Volunteers came in the thousands to help clean up beaches and save wildlife after the oil spill. But BP harnessed state and local enforcement agencies to prevent people from engaging in clean up ‘for their safety’ (but these rules conveniently allowed BP to operate in secrecy too). Kirksey writes,
“Official rules blocked people from trying to help charismatic animals, like birds. Volunteers instead began caring for smaller animals, like hermit crabs, that fell through the regulatory cracks.”
Amidst the mess of oil and regulations around clean up, the Hermit Crab Survival Project emerged as a space for people to simply do something about the disaster, even if it meant simply getting the oil off of a few hermit crabs.
Observe volunteers’ ‘tiny actions’ to save these little creatures inspired Kirksey to develop the concept of biocultural hope:
“I argue for the importance of grounding hopes in communities of actual living animals, plants, and microbes. Grounding hopes in living figures illuminates the possibilities that are emerging in an era of extinction and widespread ecological change…” — Eben Kirksey
‘Living figures’, for Kirksey, are the nonhuman protagonists in a story around which people can repair and rebuild hopeful identities, and eventually hopeful ‘multispecies communities.’ He writes:
“‘To figure’ also means to have a role in a story.” By collaborating with living figures, in this case, the hermit crabs, “tinkers and thinkers are learning how to care for emergent ecological assemblages by seeding them, nurturing them, protecting them, and ultimately letting them go”
Partnering with ‘living figures,’ like hermit crabs, Kirksey argues, allows people to ground their collective hopes, joys, disappointments, and anger, in tiny actions. And like compound interest, the collective of tiny actions eventually enable people to “produce hopeful events and concrete victories.”
Taking ‘tiny actions’ to make the world a more livable place
Biocultural hope is a messy, contradictory, more-than-human type of hope built on our collective tiny actions. It's a kind of hope that attaches itself to concrete living beings and places that we strive to protect. And because there is always the possibility of danger and disappointment in caring for others we may not be able to save, biocultural hope also inevitably means to “care for that which is beyond or outside your control.”

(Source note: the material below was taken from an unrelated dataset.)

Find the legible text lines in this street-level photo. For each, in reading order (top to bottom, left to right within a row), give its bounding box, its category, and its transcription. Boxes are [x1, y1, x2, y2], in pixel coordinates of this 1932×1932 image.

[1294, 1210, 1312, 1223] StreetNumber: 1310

But caring for a world beyond our control is a kind of hope, to quote Heglar again, where “We can just be human. We can be messy, imperfect, contradictory, broken. We can recognize that “hopelessness” does not mean “helplessness.”
I like this idea of hope because it ejects us from the two dominant stories about hope and hopelessness in our time of climate crisis.
On the one hand, there is an apocalyptic narrative of hopelessness: human stupidity has doomed us. On the other hand, there is a messianic narrative of hope: human ingenuity will save us. Both of these anthropocentric stories paint a narrow and certain vision of the future, without much room for other stories of messy, imperfect, and more-than-human hope to take shape.
Biocultural hope points to other messy stories of worldly repair we might tell at “the intersection of dread and hope,” Kirsky suggests. A type of hope where there is “the potential for tiny actions — like Jacqueline Bishop’s gestures of care towards hermit crabs — to make the world a more livable place…ripe with open-ended biocultural possibilities.”